Hilflos in deinen Armen
Herstellen von Flachs war Knochenarbeit und ebenso beschwerlich wie das Mähen.
Die Frauen erwiderten ihr Lächeln. „Gott behüte Euch, Mylady“, antwortete eine ältere Magd. „Und Eure Schwestern desgleichen.“
Gillian bedankte sich und teilte dann ihren beiden Beschützern mit, sie mögen draußen warten, während sie in den langen, niedrigen Schuppen ging, in dem die Flachspflanzen nach der Rotte zum Trocknen ausgebreitet wurden. Am hinteren Ende waren Männer gerade dabei, die Stängel zu brechen. Im Mittelteil des Gebäudes saßen etliche Frauen auf kreisförmig aufgestellten Bänken und hechelten den zerkleinerten Flachs zu langen, seidigen Fasern. Als Gillian eintrat, verstummte das Stimmengewirr, bis die Burgherrin sich kurz entschlossen einen der Holzkämme schnappte und sich den Kämmerinnen anschloss.
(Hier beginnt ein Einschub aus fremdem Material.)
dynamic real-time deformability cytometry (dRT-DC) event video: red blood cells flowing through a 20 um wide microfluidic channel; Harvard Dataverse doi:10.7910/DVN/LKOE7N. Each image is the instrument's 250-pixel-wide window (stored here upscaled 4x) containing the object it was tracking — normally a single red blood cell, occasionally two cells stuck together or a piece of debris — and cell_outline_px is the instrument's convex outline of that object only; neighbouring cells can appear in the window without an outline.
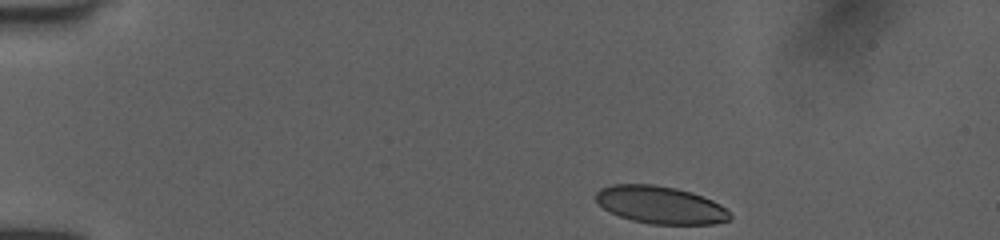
{"species": "human", "species_latin": "Homo sapiens", "temperature_condition": "room temperature", "stored_images_in_passage": 44, "camera_frame_rate_fps": 3000, "um_per_image_px": 0.085, "donor": {"sex": "female"}, "frame": {"image": 1, "passage_image": 1, "time_ms": 0.0, "image_size_px": [1000, 240], "cell_outline_px": [[732, 216], [728, 220], [712, 224], [652, 224], [632, 220], [620, 216], [604, 208], [596, 200], [596, 192], [600, 188], [612, 184], [652, 184], [676, 188], [692, 192], [712, 200], [720, 204]], "centroid_in_image_um": [56.13, 17.41], "position_along_channel_um": 28.9, "area_um2": 29.13}}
Hilda, eine der Älteren und anerkannte Sprecherin des Grüppchens, rückte beiseite, um der Herrin auf der Bank Platz zu machen. „Gott zum Gruße, Mylady“, rief sie heiter.
Gillian nahm sich einen der Flachsstängel und begann zu kämmen. „Einen schönen Tag allerseits!“, sagte sie freundlich in die Runde. „Und? Gibt’s was Spannendes zu berichten?“
„Außer dass Sir Bayard dem Bäcker einen Heidenschrecken eingejagt hat, meint Ihr?“, erwiderte Hilda, zwar ernst im Ton, aber mit einem schelmischen Funkeln in den Augen. „Der liebe Gott steh mir bei, aber das wurde auch Zeit, dass einer kommt und diesen beiden Streithammeln mal zeigt, wo’s langgeht! Ständig diese Kabbeleien! Und nur wegen der Bertha!“
„Kam euch das Auftreten von Sir Bayard nicht vielleicht einen Tick zu martialisch vor?“, fragte Gillian, ohne dabei den Blick von ihrer Tätigkeit zu heben.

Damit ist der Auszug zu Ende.